It also incidentally protects those near and dear to you. Which some of us like to do, because if you get infected, you are at risk for giving it to other people.

Host: And even though you can potentially give it to other people, even if you're vaccinated, that risk is much reduced compared to what it is if you're unvaccinated. So now we have this whole discussion of boosters, and this is probably most of the questions I'm getting around about boosters, who should get a booster, when they should get a booster and so forth. Steve, I'll ask you, where are we at with that?

Dr. Gluckman: The official pronouncements on boosting just came out about a week or so ago and there seems to be the usual tripping over themselves when they do these things. So, there was a little confusion, but in reality, it's not difficult to summarize.

The present official recommendations and the official recommendations are that anybody over 65 should get a booster. Anybody in the healthcare business, seeing patient type and not to say administrators, should get a booster. And that was the confusing thing between the FDA and the CDC, and then people who are at high risk for having severe complications of COVID and that fundamentally are immunosuppressed people of any age, although, officially, in terms of these recommendations, 18 or over.

## [SOURCE MATERIAL]
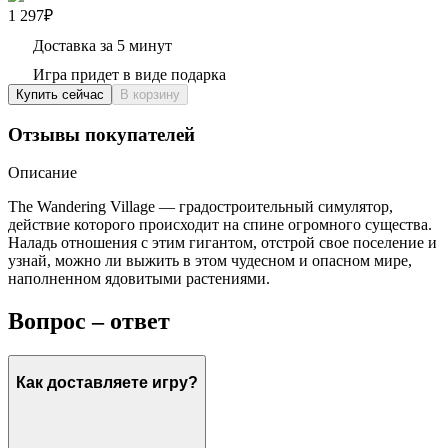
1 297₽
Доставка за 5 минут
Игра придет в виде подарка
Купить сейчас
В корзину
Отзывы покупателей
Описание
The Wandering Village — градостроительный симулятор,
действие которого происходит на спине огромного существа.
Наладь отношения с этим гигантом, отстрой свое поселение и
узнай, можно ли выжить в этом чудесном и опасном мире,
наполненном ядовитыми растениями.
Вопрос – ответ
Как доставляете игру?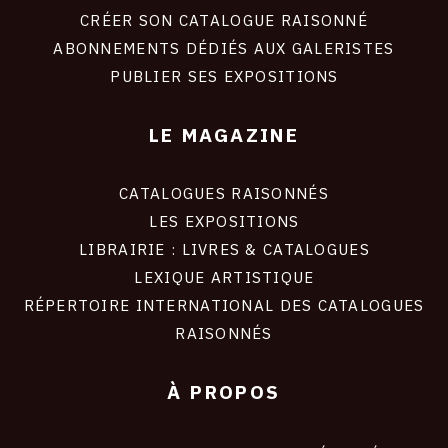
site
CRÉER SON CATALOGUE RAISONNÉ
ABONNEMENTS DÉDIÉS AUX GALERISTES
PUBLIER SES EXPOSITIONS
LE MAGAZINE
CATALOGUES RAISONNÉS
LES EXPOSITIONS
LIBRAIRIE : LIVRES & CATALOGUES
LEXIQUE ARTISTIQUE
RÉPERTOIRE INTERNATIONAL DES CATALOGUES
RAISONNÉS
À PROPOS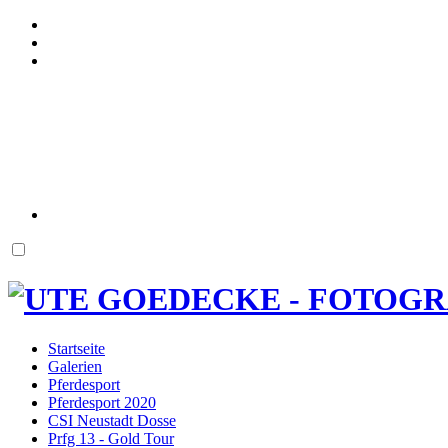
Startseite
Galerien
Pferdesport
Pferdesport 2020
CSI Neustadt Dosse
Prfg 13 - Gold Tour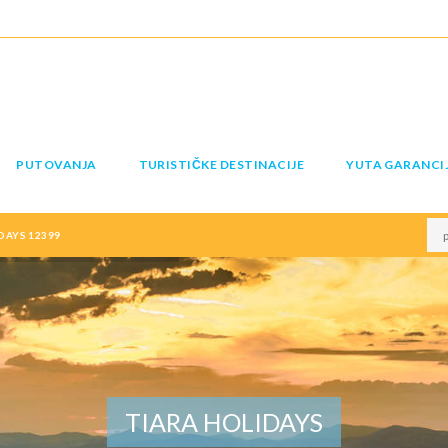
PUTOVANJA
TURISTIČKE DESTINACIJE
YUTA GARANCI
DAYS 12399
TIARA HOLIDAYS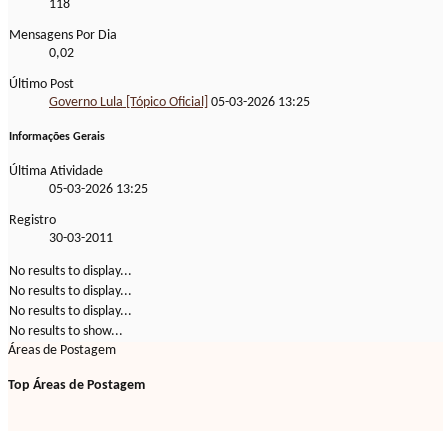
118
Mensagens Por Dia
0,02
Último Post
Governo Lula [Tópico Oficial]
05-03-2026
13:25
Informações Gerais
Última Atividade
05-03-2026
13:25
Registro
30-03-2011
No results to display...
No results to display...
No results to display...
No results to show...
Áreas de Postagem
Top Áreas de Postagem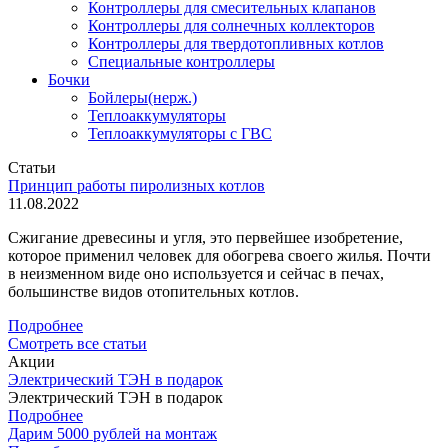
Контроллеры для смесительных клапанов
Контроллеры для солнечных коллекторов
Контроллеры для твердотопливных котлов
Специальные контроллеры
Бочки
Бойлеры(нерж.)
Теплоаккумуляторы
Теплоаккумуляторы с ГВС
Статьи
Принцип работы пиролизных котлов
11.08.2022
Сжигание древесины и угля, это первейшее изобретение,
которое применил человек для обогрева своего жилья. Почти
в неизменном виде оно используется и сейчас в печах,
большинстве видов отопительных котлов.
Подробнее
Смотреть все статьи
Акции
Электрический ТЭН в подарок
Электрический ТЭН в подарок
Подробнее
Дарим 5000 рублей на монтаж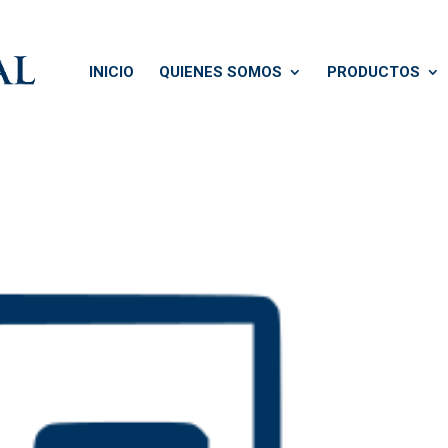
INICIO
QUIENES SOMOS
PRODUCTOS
...
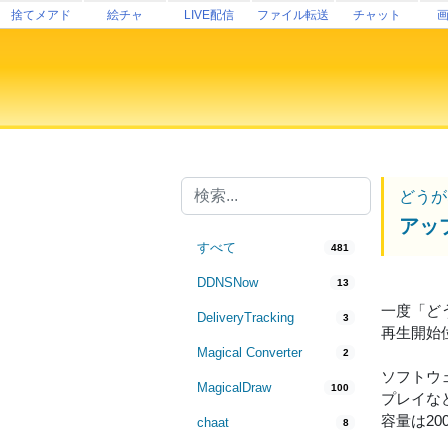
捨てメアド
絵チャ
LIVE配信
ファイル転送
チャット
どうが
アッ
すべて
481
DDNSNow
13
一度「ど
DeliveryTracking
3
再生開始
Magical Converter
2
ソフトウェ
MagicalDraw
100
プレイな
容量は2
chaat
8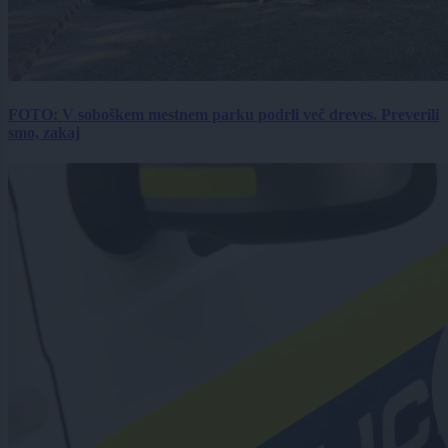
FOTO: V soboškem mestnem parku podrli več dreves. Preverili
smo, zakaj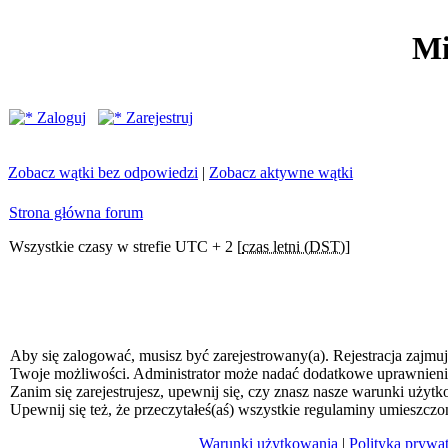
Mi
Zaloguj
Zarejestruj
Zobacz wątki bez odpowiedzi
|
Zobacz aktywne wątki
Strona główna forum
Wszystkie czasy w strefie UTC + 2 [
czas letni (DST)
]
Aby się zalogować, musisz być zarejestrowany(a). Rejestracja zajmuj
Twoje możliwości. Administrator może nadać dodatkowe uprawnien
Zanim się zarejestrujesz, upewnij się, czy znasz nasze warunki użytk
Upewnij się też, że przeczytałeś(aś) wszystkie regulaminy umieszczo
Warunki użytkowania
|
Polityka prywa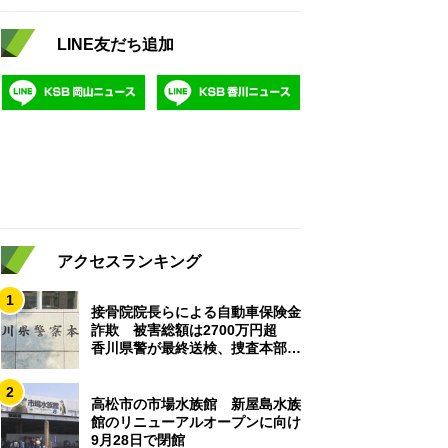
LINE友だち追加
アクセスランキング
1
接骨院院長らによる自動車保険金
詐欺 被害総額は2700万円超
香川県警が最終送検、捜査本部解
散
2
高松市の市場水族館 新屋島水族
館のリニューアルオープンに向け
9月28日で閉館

## [TASK REQUIREMENTS]
• A. Copy the part of the COVID booster conversation from "It also incidentally" up to and including "difficult to summarize.".
• B. Carry on the COVID booster conversation from the point where it stops.

## [ANSWER LIST]
• A.
It also incidentally protects those near and dear to you. Which some of us like to do, because if you get infected, you are at risk for giving it to other people.

Host: And even though you can potentially give it to other people, even if you're vaccinated, that risk is much reduced compared to what it is if you're unvaccinated. So now we have this whole discussion of boosters, and this is probably most of the questions I'm getting around about boosters, who should get a booster, when they should get a booster and so forth. Steve, I'll ask you, where are we at with that?

Dr. Gluckman: The official pronouncements on boosting just came out about a week or so ago and there seems to be the usual tripping over themselves when they do these things. So, there was a little confusion, but in reality, it's not difficult to summarize.

• B.
So it, it's not an unlimited number of lists to remember. It's basically just three, over 65, health care, immunosuppressed to get a booster. And the only other comment related to that is this advice only at the moment applies to the Pfizer vaccine. That's the only one that's been approved. At the moment, it does not apply to the Moderna vaccine, the other mRNA vaccine, nor to the other, vaccines, such as J and J. The Moderna one, I think everybody believes will have the same recommendations very shortly.

J and J, I don't think it's clear not to me, when and what the boosting recommendations will be. There is a side issue with that, which is, what should you be boosted with? And the official recommendation is you should be boosted with whatever you got.

Although there are increasing data that, if you get boosted with one of the other types and that would include J and J by the way, people have a very nice antibody response with the understanding that we don't really know the correlative protection. We're using antibodies as a surrogate marker for that, but we don't really know.

So, at the moment, the only one that the recommendations apply to is Pfizer, but Moderna very soon. And I don't know what the recs going to be or when they're going to be for J and J.

Host: How do we make the decision when to boost a vaccine? Or if a vaccine needs a booster? How was that decision historically made and how has it being made now?

Dr. Degnan: It's an excellent question. We know from the initial people that were enrolled in these vaccine studies, when they started last year in 2020, they look at the rates of infection in those groups and see when the rates of infection go up. And so we have seen an increasing rate of breakthrough infections over the past several. And I think that has really been the driving force behind the asking for booster shots.

There's really not a great answer as to when is it best to boost? We know that these vaccines are still incredibly effective against severe disease and death, like in the 98 to 99 percent range. But the thought behind boosters is that we have been seeing some waning antibody levels and breakthrough infections. And the hope is that with the booster shots, we can decrease these rates.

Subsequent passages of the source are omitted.